The film’s most iconic scene of Samara crawling out of the TV set was recreated in a TV showroom where the protagonist came crawling out of the hidden compartment behind a TV screen and scared people.
Just Eat & A Sick Customer
Just Eat is an online food ordering application which lets users add comments to their orders to inform the delivery person about the right address or to leave the order to the neighbour etc.
One unwell customer tried her luck to see if she could get the delivery person to stop en-route and get her some medicines. She wrote:
Will you please stop in the Spar on the way and get me some Benylin cold and flu tablets and I’ll give you the money. Only ordering food so I can get the tablets. I’m sick xx.
The delivery person delivered both and this public relations stunt went viral over the media.
Facebook Paris Support Profile Pictures
In response to tragic shooting in Paris in 2015 where at least 129 people died, Facebook added a France flag filter which the users could apply to their profile pictures to support France. Millions of people applied this filter and appreciated this effort by Facebook.
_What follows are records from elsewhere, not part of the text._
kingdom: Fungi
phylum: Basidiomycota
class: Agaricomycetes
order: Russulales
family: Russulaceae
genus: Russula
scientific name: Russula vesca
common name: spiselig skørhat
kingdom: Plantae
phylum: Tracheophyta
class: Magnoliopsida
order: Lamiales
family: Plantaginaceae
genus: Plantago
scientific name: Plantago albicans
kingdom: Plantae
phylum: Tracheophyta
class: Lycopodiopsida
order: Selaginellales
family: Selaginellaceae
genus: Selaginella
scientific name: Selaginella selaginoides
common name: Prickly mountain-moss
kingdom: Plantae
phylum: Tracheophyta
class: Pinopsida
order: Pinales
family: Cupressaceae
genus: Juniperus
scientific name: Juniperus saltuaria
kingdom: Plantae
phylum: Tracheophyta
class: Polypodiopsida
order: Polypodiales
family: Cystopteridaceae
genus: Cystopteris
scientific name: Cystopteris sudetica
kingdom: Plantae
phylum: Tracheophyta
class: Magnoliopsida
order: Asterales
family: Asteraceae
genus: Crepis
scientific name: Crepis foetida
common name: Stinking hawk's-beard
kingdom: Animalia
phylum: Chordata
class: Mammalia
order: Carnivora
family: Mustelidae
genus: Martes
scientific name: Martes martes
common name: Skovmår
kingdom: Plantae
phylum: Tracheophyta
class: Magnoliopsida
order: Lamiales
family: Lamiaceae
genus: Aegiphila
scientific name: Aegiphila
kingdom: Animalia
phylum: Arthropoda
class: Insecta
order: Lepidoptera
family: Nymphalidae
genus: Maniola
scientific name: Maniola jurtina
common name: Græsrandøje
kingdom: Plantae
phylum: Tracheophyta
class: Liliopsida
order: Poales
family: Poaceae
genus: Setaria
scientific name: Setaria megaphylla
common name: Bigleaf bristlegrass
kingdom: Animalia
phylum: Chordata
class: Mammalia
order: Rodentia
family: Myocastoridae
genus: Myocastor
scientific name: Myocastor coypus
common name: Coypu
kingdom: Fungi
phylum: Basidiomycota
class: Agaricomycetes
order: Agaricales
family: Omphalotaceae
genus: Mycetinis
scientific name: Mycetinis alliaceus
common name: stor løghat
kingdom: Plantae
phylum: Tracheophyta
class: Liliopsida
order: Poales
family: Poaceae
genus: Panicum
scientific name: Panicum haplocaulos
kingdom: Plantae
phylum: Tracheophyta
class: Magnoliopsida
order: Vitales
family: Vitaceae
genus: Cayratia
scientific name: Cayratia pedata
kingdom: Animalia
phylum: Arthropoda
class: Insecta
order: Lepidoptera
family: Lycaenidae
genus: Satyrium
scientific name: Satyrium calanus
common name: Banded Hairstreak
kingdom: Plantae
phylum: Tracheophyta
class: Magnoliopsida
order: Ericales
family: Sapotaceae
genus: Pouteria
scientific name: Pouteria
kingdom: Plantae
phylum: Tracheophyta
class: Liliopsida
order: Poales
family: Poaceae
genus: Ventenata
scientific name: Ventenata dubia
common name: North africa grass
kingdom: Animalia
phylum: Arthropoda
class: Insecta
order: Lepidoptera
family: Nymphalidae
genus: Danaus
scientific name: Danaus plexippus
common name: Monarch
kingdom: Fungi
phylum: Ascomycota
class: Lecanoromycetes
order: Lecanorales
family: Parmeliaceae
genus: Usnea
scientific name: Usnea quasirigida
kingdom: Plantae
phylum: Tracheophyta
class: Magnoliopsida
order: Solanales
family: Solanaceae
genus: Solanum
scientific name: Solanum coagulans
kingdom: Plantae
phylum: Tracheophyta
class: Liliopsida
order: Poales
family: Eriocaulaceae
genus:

Advantages Of Public Relations
Credibility: Public trusts the message coming from a trusted third party more than the advertised content.
Reach: A good public relations strategy can attract many news outlets, exposing the content to a large audience.
Cost effectiveness: Public relations is a cost effective technique to reach large audience as compared to paid promotion.
Disadvantages Of Public Relations
No Direct Control: Unlike paid media, there isn’t a direct control over the content distributed through the earned media. This is the biggest risk of investing in public relations.
Hard To Measure Success: It is really hard to measure and evaluate the effectiveness of a PR campaign.
No Guaranteed Results: Publishing of a press release isn’t guaranteed as the brand doesn’t pay for it. The media outlet publishes it only if it feels that it’ll attract it’s target audience.
Importance Of Public Relations
With over 63% of the value of most companies dependent on their public image, public relations has become a very important topic today for numerous reasons:
Builds Up The Brand Image
The brand image gets a boost when the target customers get to know about it through a third party media outlet. A good public relations strategy help the brand builds up its image in a way it wants to.
Public relations strategies makes the brand capitalize on the opportunities. Google was in the news for donating to Ebola. Facebook promoted the LGBTQ rights. Coca-Cola did a PR stunt against obesity.
These opportunities even attract many influencers to share the brand story to their followers.
Promote Brand Values
PR is used to send out positive messages which are in line with the brand’s value and its image. This builds up the brand’s reputation.
Strengthen Community Relations
PR strategies are used to convey that the brand is as much part of the society as the target audience. This builds up a strong relationship of the brand with the public.